Our nation's main law governing chemical safety — the Toxic Substances Control Act (TSCA) — was seriously flawed and outdated. Until June 2016, the core provisions of the statute had never been amended since it was adopted, in 1976.
Our broken chemical safety system allowed tens of thousands of chemicals to remain on the market without any review of their safety and chemical companies to put hundreds of new chemicals on the market every year without any demonstration that they were safe. The government had to have evidence that a chemical posed a risk before it could require testing – creating a Catch 22. Even for chemicals known to be dangerous, the government was virtually powerless to do anything.
Finally, companies were given wide latitude to claim chemical information they submitted to the government to be trade secrets and hide it from the public and even from state and local governments and medical professionals.

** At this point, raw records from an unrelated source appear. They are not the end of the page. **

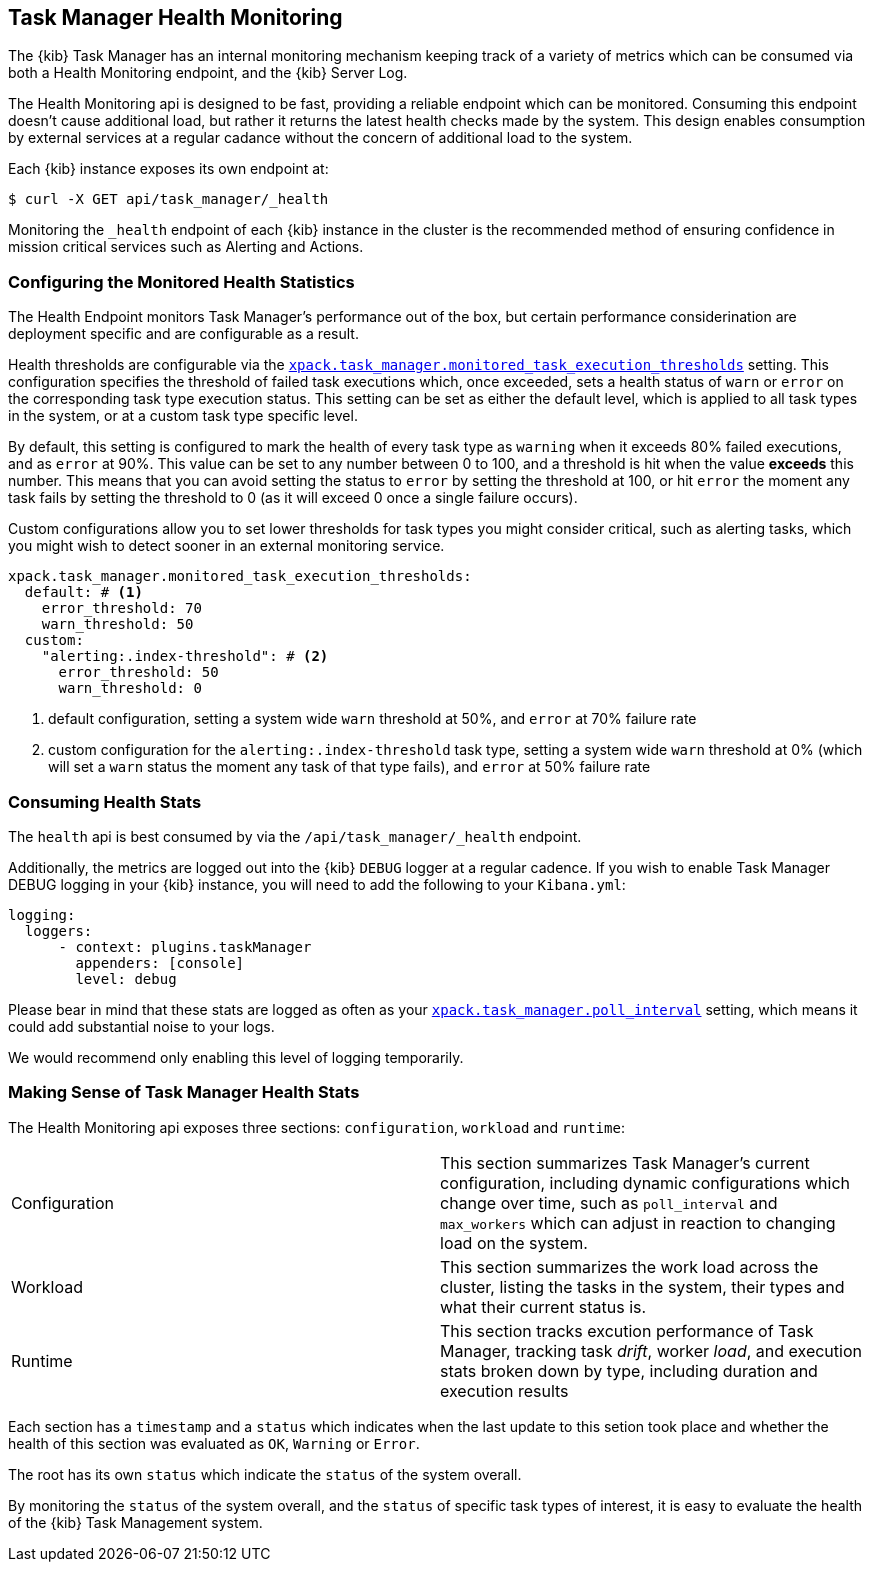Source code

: [role="xpack"]
[[task-manager-health-monitoring]]
== Task Manager Health Monitoring

The {kib} Task Manager has an internal monitoring mechanism keeping track of a variety of metrics which can be consumed via both a Health Monitoring endpoint, and the {kib} Server Log.

The Health Monitoring api is designed to be fast, providing a reliable endpoint which can be monitored.
Consuming this endpoint doesn't cause additional load, but rather it returns the latest health checks made by the system. This design enables consumption by external services at a regular cadance without the concern of additional load to the system.

Each {kib} instance exposes its own endpoint at:

[source,sh]
--------------------------------------------------
$ curl -X GET api/task_manager/_health
--------------------------------------------------
// KIBANA

Monitoring the `_health` endpoint of each {kib} instance in the cluster is the recommended method of ensuring confidence in mission critical services such as Alerting and Actions.

[float]
[[task-manager-configuring-health-monitoring]]
=== Configuring the Monitored Health Statistics

The Health Endpoint monitors Task Manager's performance out of the box, but certain performance considerination are deployment specific and are configurable as a result.

Health thresholds are configurable via the <<task-manager-health-settings,`xpack.task_manager.monitored_task_execution_thresholds`>> setting.
This configuration specifies the threshold of failed task executions which, once exceeded, sets a health status of `warn` or `error` on the corresponding task type execution status.
This setting can be set as either the default level, which is applied to all task types in the system, or at a custom task type specific level. 

By default, this setting is configured to mark the health of every task type as `warning` when it exceeds 80% failed executions, and as `error` at 90%.
This value can be set to any number between 0 to 100, and a threshold is hit when the value *exceeds* this number.
This means that you can avoid setting the status to `error` by setting the threshold at 100, or hit `error` the moment any task fails by setting the threshold to 0 (as it will exceed 0 once a single failure occurs).

Custom configurations allow you to set lower thresholds for task types you might consider critical, such as alerting tasks, which you might wish to detect sooner in an external monitoring service.

[source,yml]
----
xpack.task_manager.monitored_task_execution_thresholds:
  default: # <1>
    error_threshold: 70
    warn_threshold: 50
  custom:
    "alerting:.index-threshold": # <2>
      error_threshold: 50
      warn_threshold: 0
----
<1> default configuration, setting a system wide `warn` threshold at 50%, and `error` at 70% failure rate
<2> custom configuration for the `alerting:.index-threshold` task type, setting a system wide `warn` threshold at 0% (which will set a `warn` status the moment any task of that type fails), and `error` at 50% failure rate

[float]
[[task-manager-consuming-health-stats]]
=== Consuming Health Stats

The `health` api is best consumed by via the `/api/task_manager/_health` endpoint.

Additionally, the metrics are logged out into the {kib} `DEBUG` logger at a regular cadence.
If you wish to enable Task Manager DEBUG logging in your {kib} instance, you will need to add the following to your `Kibana.yml`:
```
logging:
  loggers:
      - context: plugins.taskManager
        appenders: [console]
        level: debug
```

Please bear in mind that these stats are logged as often as your <<task-manager-settings,`xpack.task_manager.poll_interval`>> setting, which means it could add substantial noise to your logs.

We would recommend only enabling this level of logging temporarily.

[float]
[[making-sense-of-task-manager-health-stats]]
=== Making Sense of Task Manager Health Stats

The Health Monitoring api exposes three sections: `configuration`, `workload` and `runtime`:

[cols="2"]
|===

a| Configuration

| This section summarizes Task Manager's current configuration, including dynamic configurations which change over time, such as `poll_interval` and `max_workers` which can adjust in reaction to changing load on the system.

a| Workload

| This section summarizes the work load across the cluster, listing the tasks in the system, their types and what their current status is.

a| Runtime

| This section tracks excution performance of Task Manager, tracking task _drift_, worker _load_, and execution stats broken down by type, including duration and execution results

|===

Each section has a `timestamp` and a `status` which indicates when the last update to this setion took place and whether the health of this section was evaluated as `OK`, `Warning` or `Error`.

The root has its own `status` which indicate the `status` of the system overall.

By monitoring the `status` of the system overall, and the `status` of specific task types of interest, it is easy to evaluate the health of the {kib} Task Management system.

The solution: The Lautenberg Act
In 2016, Congress finally took action to better protect our health by adopting far-reaching reforms of TSCA. After years of debate and inaction, on June 22, 2016, President Obama signed the Frank R. Lautenberg Chemical Safety for the 21st Century Act– a new law that fixes the biggest problems with the old law.
The Lautenberg Act gives EPA the tools necessary to ensure the safety of chemicals and significantly strengthen health protections for American families. Notably, the law:
- Mandates safety reviews for chemicals in active commerce.
- Requires a safety finding for new chemicals before they can enter the market.
- Replaces TSCA's burdensome cost-benefit safety standard—which prevented EPA from banning asbestos—with a pure, health-based safety standard.
- Explicitly requires protection of vulnerable populations like children and pregnant women.
- Gives EPA enhanced authority to require testing of both new and existing chemicals.
- Sets aggressive, judicially enforceable deadlines for EPA decisions.
- Makes more information about chemicals available, by limiting companies' ability to claim information as confidential, and by giving states and health and environmental professionals access to confidential information they need to do their jobs.
The long road to reform TSCA
For more than a decade, EDF's experts pressed for reform, issuing a series of groundbreaking reports and papers and providing our perspective on current issues and development on chemicals policy reform on EDF's chemicals blog.
Major advances in chemicals policies in other parts of the world over the past few decades left the U.S. behind in the increasingly global chemicals economy. But with this new law in place, we're bringing U.S. chemicals policy into the 21st century.